In the ongoing conflict in Haiti, a rescue mission is staged to save American citizens. Bartlet decides to send in peacekeeping troops, in spite of political consequences. C.J., increasingly frustrated by the press's insistent focus on the President's multiple sclerosis announcement, blunders during a press briefing on the mission by stating "the President's relieved to be focusing on something that matters". Leo responds by sitting her out for the next press briefing, and she reacts by offering her resignation. She is eventually persuaded to stay by the President, who assures her that she is a vital member of his administration.

Bartlet's wife Abbey is not pleased with the President making his bid for re-election without consulting her, but later decides to join him in Manchester. She tells him that he needs to reach out to his staff, some of whom believe that he should make a public apology for concealing his MS. In the end he makes the apology, not publicly, but privately to his nearest advisers. He assures them that, even though Gianelli's help is much needed, they will still run a campaign that does not shrink from handling controversial issues. In a final speech he tells them that "we’re going to write a new book. Right here. Right now."

==Production and cultural references==
The scenes purporting to be in Manchester were not shot in New Hampshire, in spite of lobbying from local residents. John Spencer, who played Leo McGarry on the show, said: "I certainly understand where the people from New Hampshire are coming from. But I think it's logistics. New Hampshire is not close enough". For financial reasons the producers decided to film the outside parts of the episodes in Bluemont, Virginia instead. The town was said to have the "quiet streets, a mix of mostly older architectural styles, fieldstone fences, and breathtaking views of rolling countryside" that the show was looking for. The hotel that the staff stayed in and is in the background of some of the scenes in the episode is The Red Fox Inn in Middleburg, VA. The house chosen - out of 55 contenders - to pass as the president's farmhouse, was the home of Purcellville mayor John Marsh. Marsh's friends and neighbours also appear as extras in the crowd scenes.

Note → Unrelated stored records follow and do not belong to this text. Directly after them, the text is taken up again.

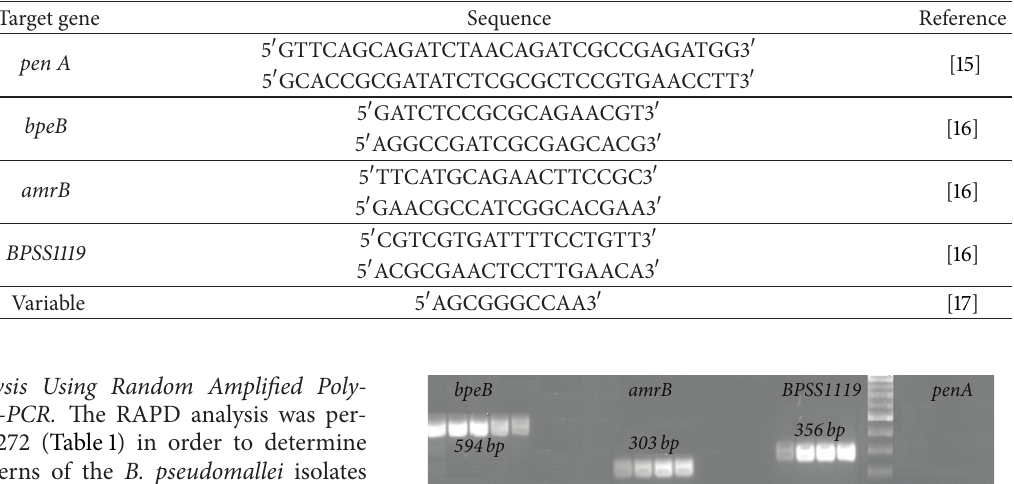
Table 1: Primers used in this study.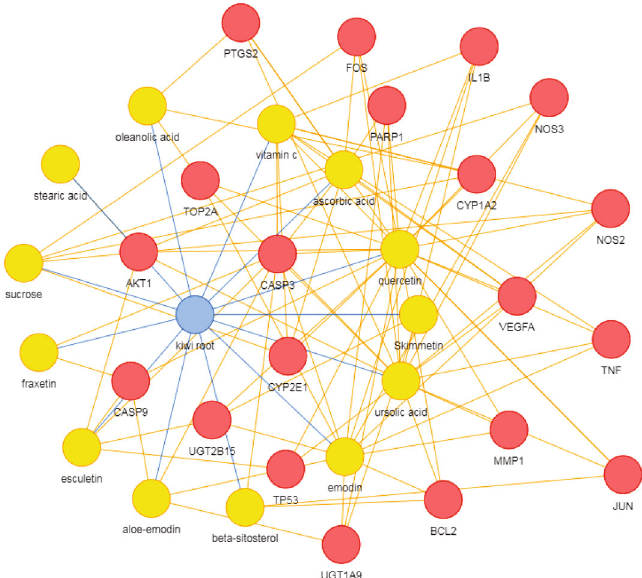
Figure 1: The component-target-disease network of RAC for RCC. Yellow circles represent the compound; red cycles represent the targets. Note: RAC: Radix Actinidia chinensis; RCC: renal cell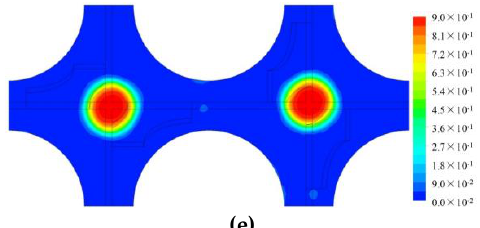
Figure 5. Vapor fraction at downstream of vaned spacer for case 4: ( a ) L = 0.01 m, ( b ) L = 0.05 m, ( c ) L = 0.08 m, ( d ) L = 0.10 m, ( e ) L = 0.15 m.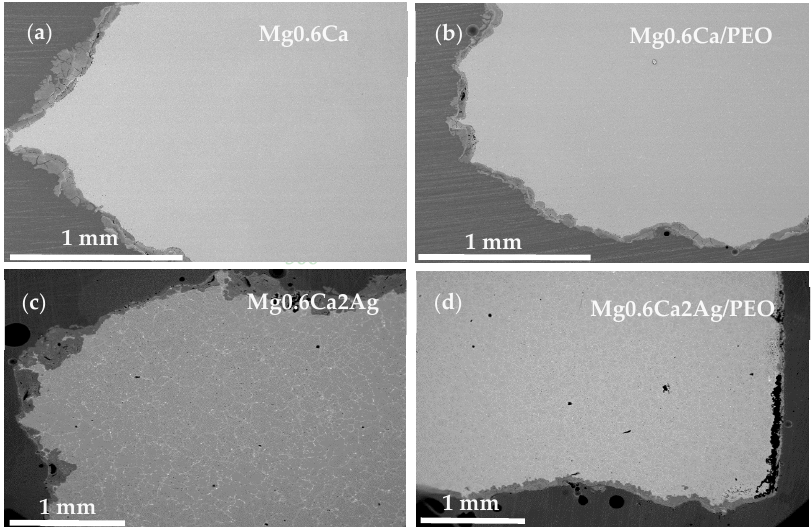
Figure 10. 3D macrograph of ( a ) Mg0.6Ca, ( b ) Mg0.6Ca/PEO after 60 days, ( c ) Mg0.6Ca2Ag and ( d ) Mg0.6Ca2Ag/PEO after 4 days of immersion in m-SBF.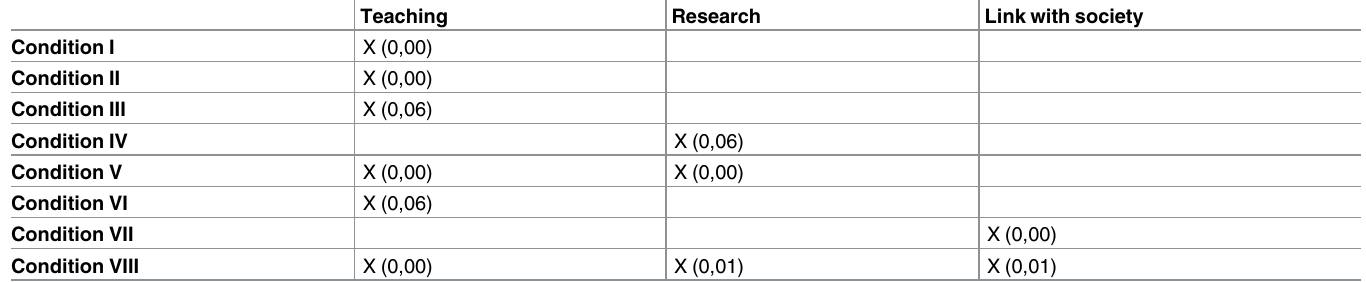
Table 6. Conditions imposed by SUNEDU in which the relationship with the characteristics of the researchuniversity is high or very high. The RIR of the responses is shown in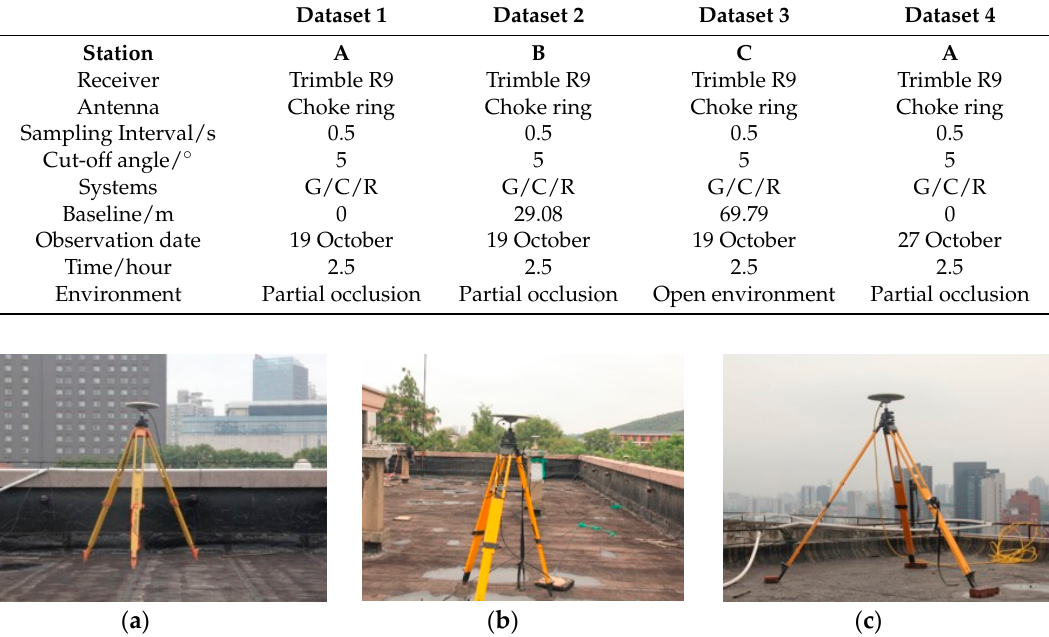
Figure 4. Observation environment and GNSS antennas used in the experiments. ( a ) Station A, ( b ) Station B, ( c ) Station C.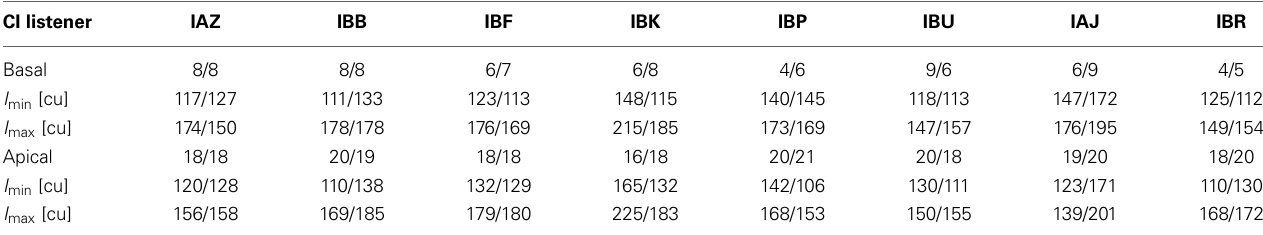
Table 2 | The left and right (L/R) electrodes in each pair, the threshold level I min in clinical units (cu), and the most comfortable level I max , for 0% modulation depth at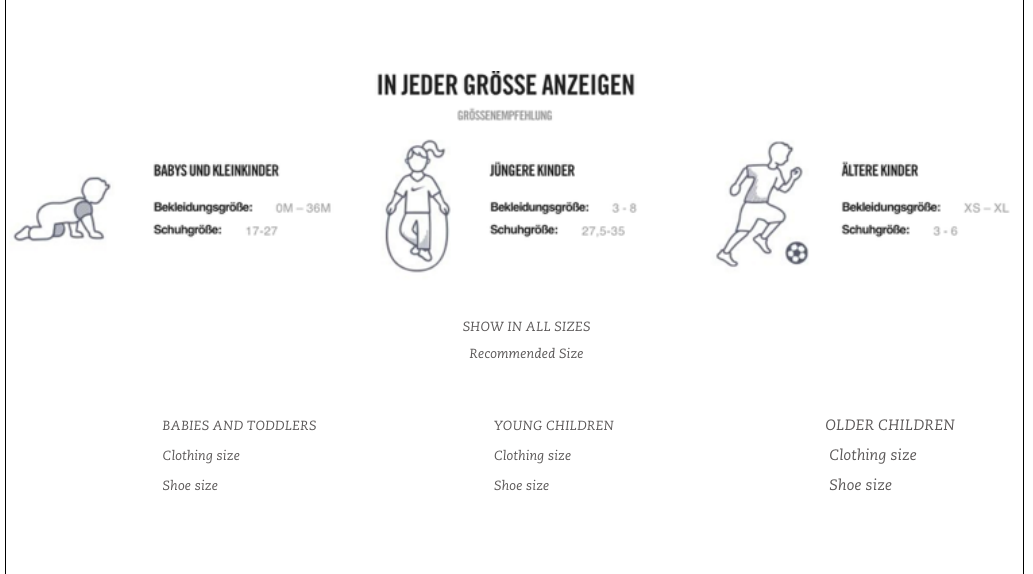
Figure 1 (bottom): Gender stereotypes can be found in several details of the Nike website. The sizing of children's fashion takes place in three steps: the category “Babies and Toddlers” is depicted rather gender neutral, while the category “Younger Children” is obviously attributed to girls (illus. skipping rope), and the third one of the older children to the boys (illus. playing football). Source: http://nike.com/ de/de_de. Accessed: November 19,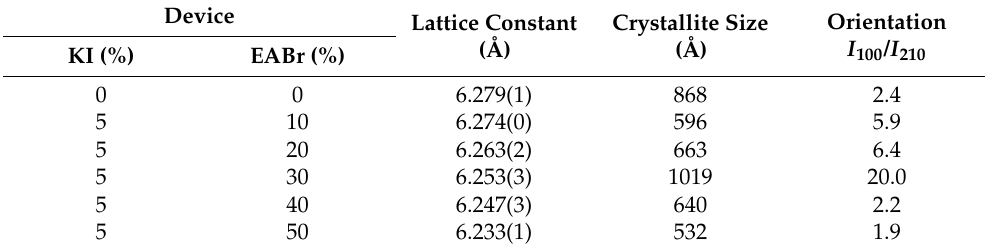
Figure 3. ( a ) Optical microscope images of perovskite solar cells. ( b ) X-ray diffraction patterns of the perovskite solar cells. Table 2. Structural parameters of perovskite crystals with added KI and EABr.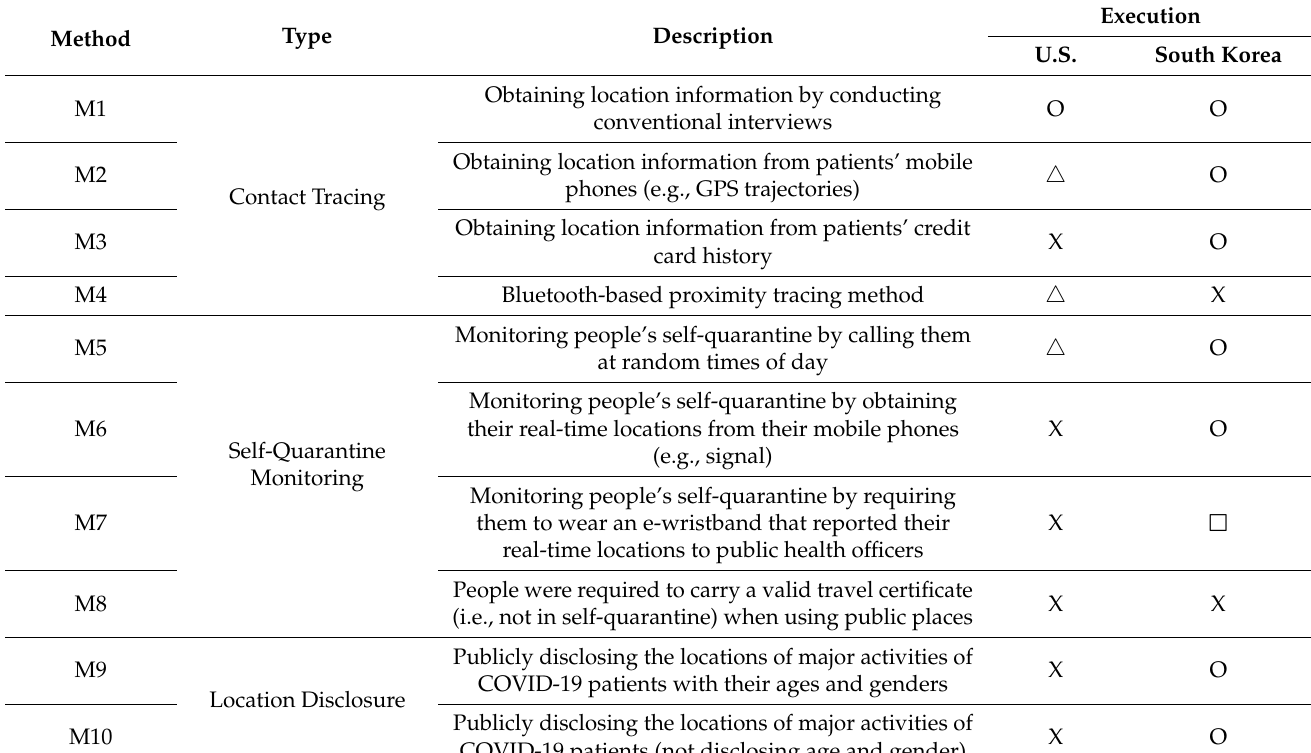
Table 2. A detailed description of the 10 COVID-19 mitigation methods harnessing location information used in the survey.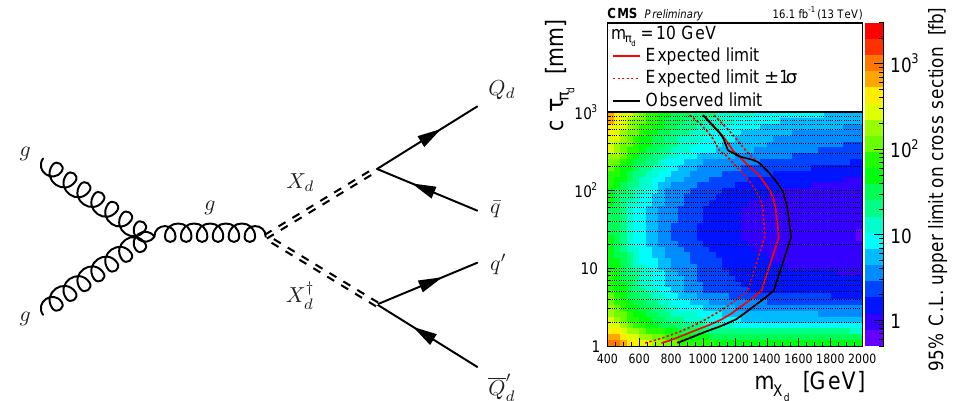
Figure 12. Feynman diagrams for pair production of mediator particles, with mediator decay to a quark and a dark quark in the BSSW model [48,49] via gluon fusion ( left ). Signal exclusion curves derived from theory-predicted cross sections and upper limits at 95% CL on the signal cross-section for models with dark pion mass of 10 GeV ( right )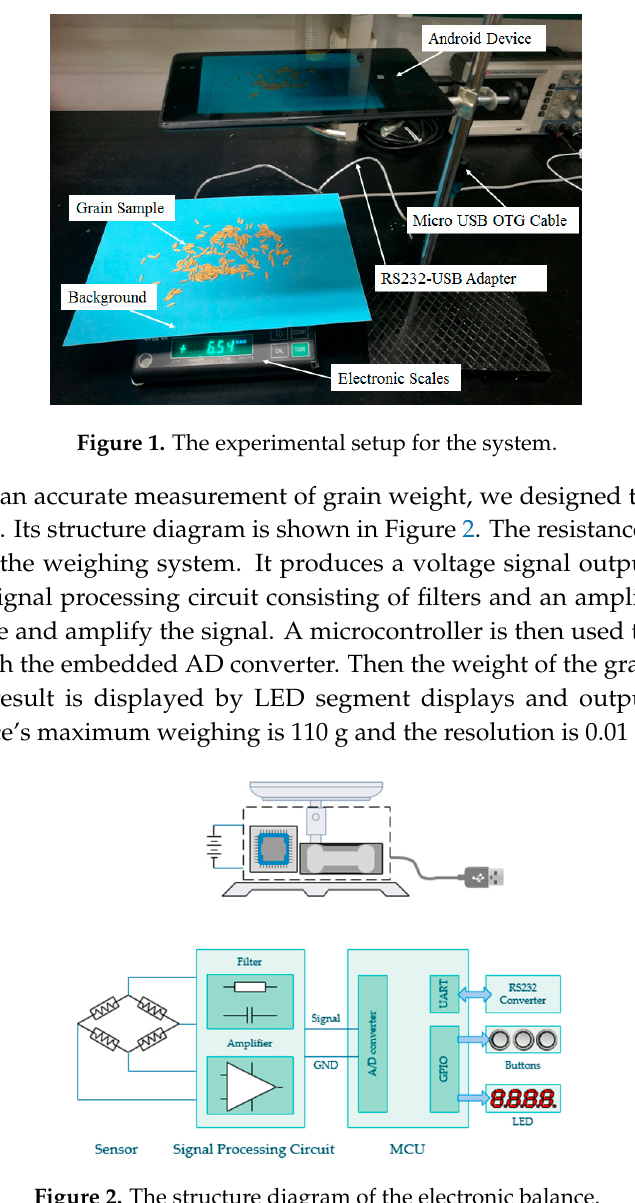
Figure 2. The structure diagram of the electronic balance.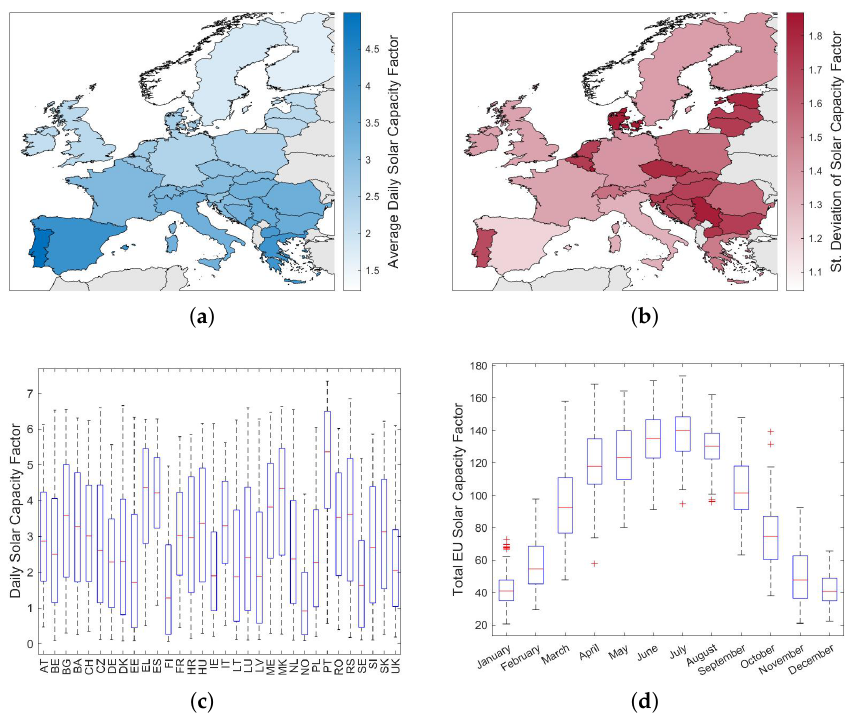
Figure 4. Statistical aspects of sample solar capacity factors: shown are the country average ( a ), standard deviation ( b ), unconditional distribution ( c ) and a seasonal analysis of the aggregate solar capacity factor ( d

For the sub-plot about the morning-after pill, former Clinton economic adviser Gene Sperling was brought in for consultation. Such a drug, called Mifepristone, was in fact approved in the United States in September 2000; one of the last months of the Clinton presidency. Also the political issues related to Haiti have close parallels to an episode in the Clinton presidency: the return of President Jean-Bertrand Aristide to power by the United States in 1994.

==Reception==

The second episode was an Emmy nominee for Outstanding Art Direction for a Single-Camera Series. It also earned a Golden Reel Award nomination for Best Sound Editing in Television Series. The two episodes were also nominated for Series Storyline at the 2002 SHINE Awards, a prize awarded for "accurate and honest portrayals of sexuality".

Jenny Halper, writing for UGO, was less than impressed with the pre-season special episode, and wrote that "the season really kicks off" with the "flashback intensive" "Manchester"-episodes. Britt Gillette, of The DVD Report, counted "Manchester Part I" among the more dramatic episodes on the show, with special reference to C.J.'s blunder, and the debate over the president's apology. Deborah of Television Without Pity gave both episodes the grade "A". The A.V. Club's Steve Heisler gave the two episodes a B+. He believed these two episodes were "meant to center the characters and the audience" after the previous season, ending in the season finale "Two Cathedrals". "And like most things on The West Wing," he continued, "it’s a long, messy, spectacular road to a perfect (likely quippy) end."